If testing “tells me I’m 95 percent Ashkenazi Jewish and 5 percent Korean, is that really different from 100 percent Ashkenazi Jewish and zero percent Korean?” wondered Jonathan Marks, an anthropology professor at the University of North Carolina at Charlotte, in The Wirecutter.
The precise numbers offered by some testing services raise eyebrows among genetics researchers. “It’s all privatized science, and the algorithms are not generally available for peer review,” Marks said.
“That’s why their ads always specify that this is for recreational purposes only: lawyer-speak for, ‘These results have no scientific standing.’ ”
For many, though, the point of DNA testing has nothing to do with ethnicity. Theresa Musumeci, 49, of Hockessin, Delaware, wanted the test to solve a long-standing mystery in her family. Who was her biological grandmother?
Decades ago, Musumeci’s mother had discovered she had been adopted after she overheard the nuns at her Catholic high school in Camden, New Jersey, talking about it.
For years, she searched for clues to her birth mother’s identity, eventually learning her name: Mary Culliton. But Musumeci’s mother died in 1995, at 55, without knowing anything more.
Musumeci decided to continue the quest by submitting a sample to Ancestry.com, which also will notify users of relatives in its database if they have given permission.
Among the matches were Musumeci’s half-brother and a few well-known cousins — but also a man she had never heard of. His great-aunt, it turned out, was her great-grandmother, Mary Culliton’s mother. He filled her in on the woman’s life.
Eventually Musumeci discovered other long-lost aunts and uncles. “I found five great family members,” she said. Yet there is one regret: Her mother did not survive long enough to learn the story of her own mother.
“I feel bad that the technology was not available for her,” Musumeci said.
If DNA testing has the potential to shed light on new family relationships, it can also muddy those that had seemed settled. While putting together The Wirecutter’s own report, one researcher learned that a grandparent was in fact not biologically related.
The news can be burdensome — or freeing.
Mark, a 43-year-old banker in Delaware, got his test results back from Ancestry.com along with a list of relatives in its database. Oddly, there was no one on the list from his father’s side of the family.
There was one name he recognized, though: his father’s best friend. Who, it turned out, actually was his biological father.

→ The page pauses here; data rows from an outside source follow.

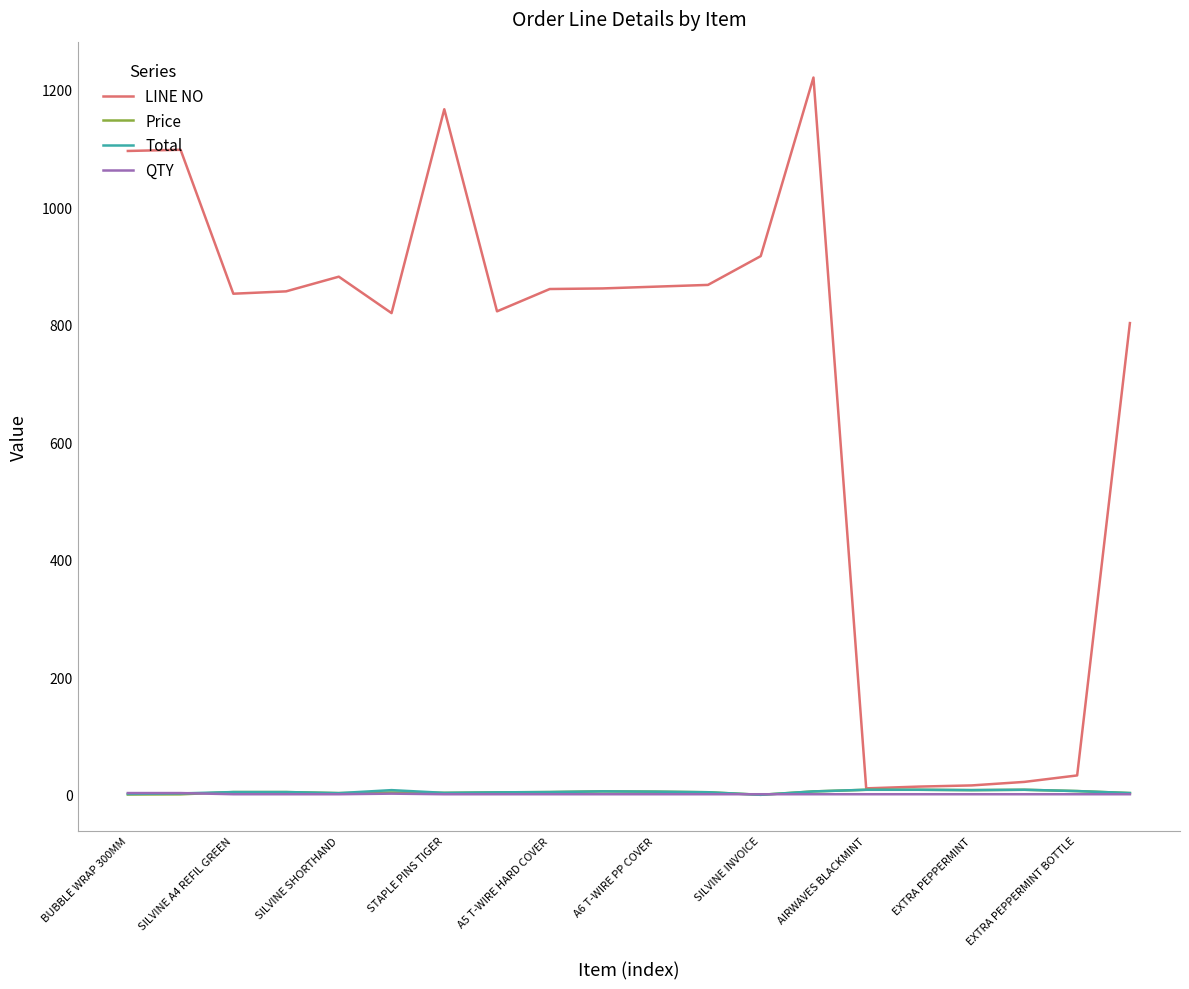

Is it true that QTY equals 3.0 at BUBBLE WRAP 300MM?

True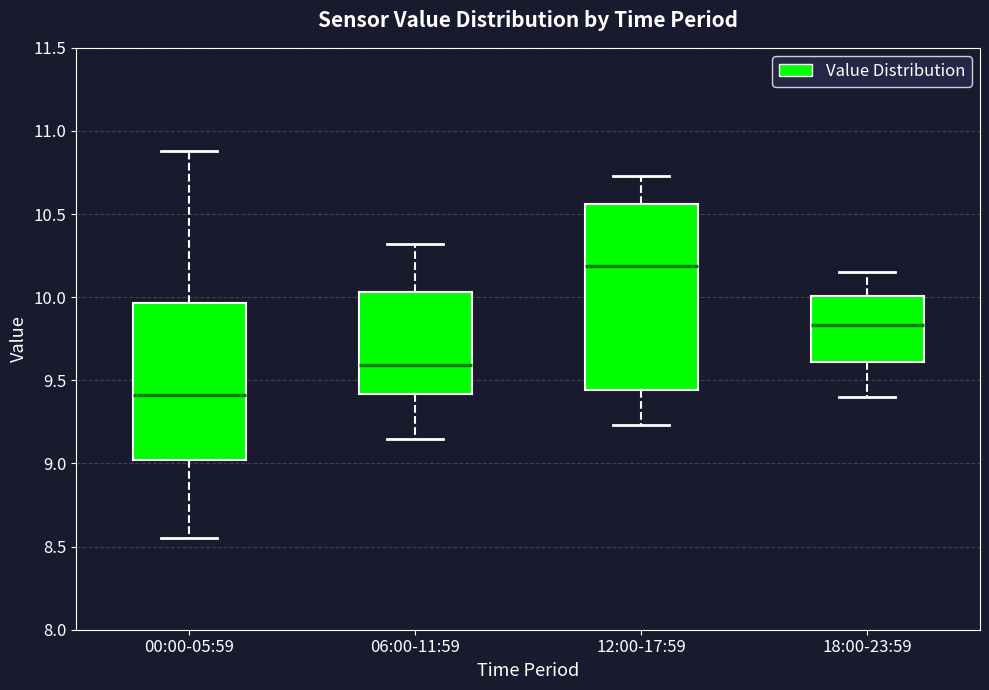

Reading left to right, read every box against the y-axis: the position of its median line, the range the box covers, and the ends of its whiskers. The values are not printed on the chart, so give them approximately, as read against the axis.

00:00-05:59: median 9.40, box 9.00 to 9.95, whiskers 8.55 to 10.90
06:00-11:59: median 9.60, box 9.40 to 10.05, whiskers 9.15 to 10.30
12:00-17:59: median 10.20, box 9.45 to 10.55, whiskers 9.25 to 10.75
18:00-23:59: median 9.85, box 9.60 to 10.00, whiskers 9.40 to 10.15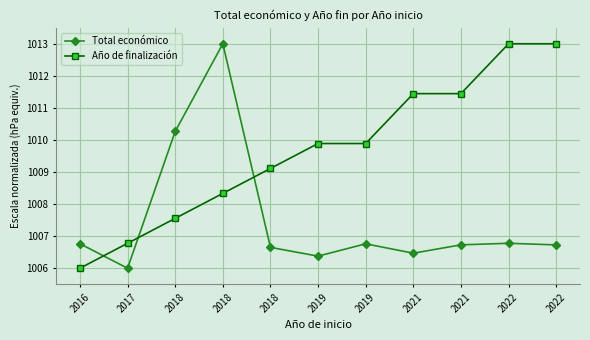

At which category does the chart reach its minimum across all series?

2017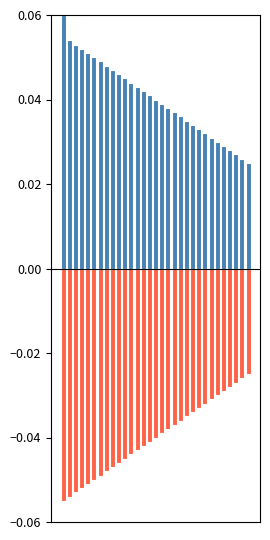

What are all the series names shown in the legend?

Rain (positive), Rain (negative)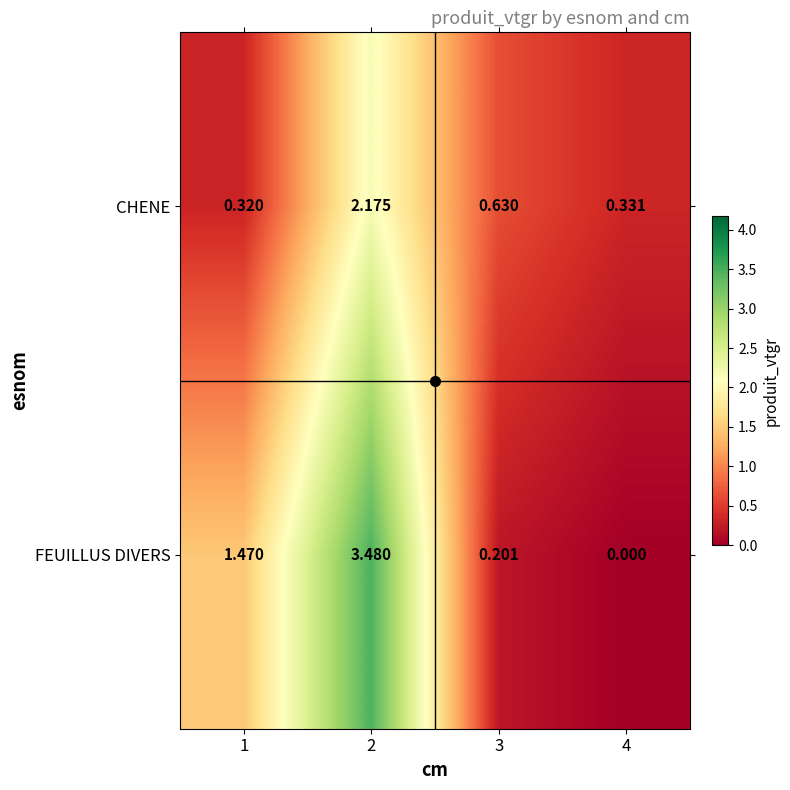

Rank the series at 2 from highest to lowest value.

FEUILLUS DIVERS, CHENE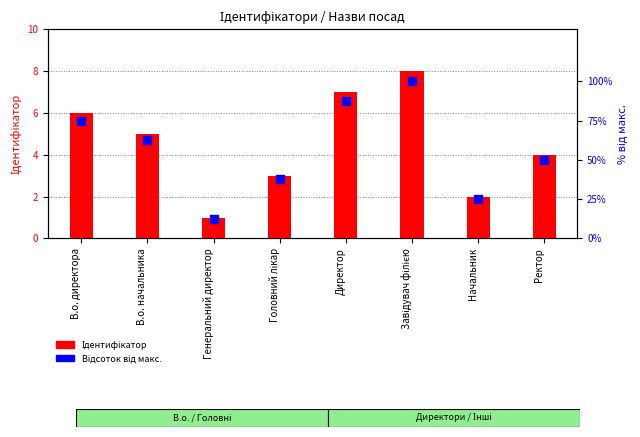

Which series has the largest Y range (max minus min)?

Відсоток від макс.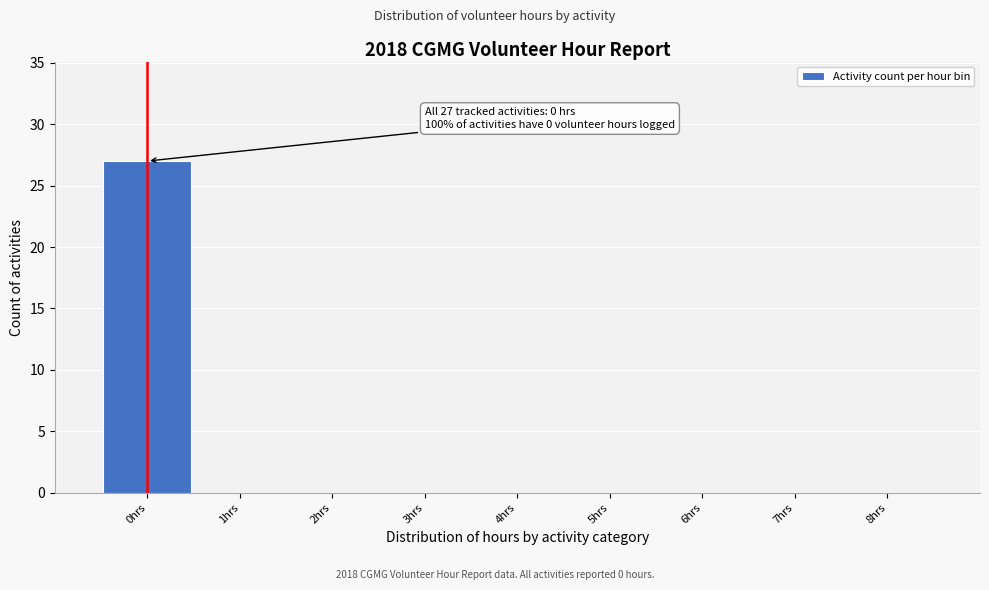

Over which range of the x-axis is the bar tallest?

-0.5 to 0.5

Mark, whose last name was withheld to protect his family’s privacy, is estranged from his mother, and the man he knew as his father died more than a decade ago. So he reached out to his father’s best friend, who confirmed an affair with his mother decades ago.
The two live near each other and have gotten together several times recently. The secret that the older man thought he would take to his grave is well out of the bag.
On one recent outing, Mark said, “He even showed me the place where I probably was conceived.”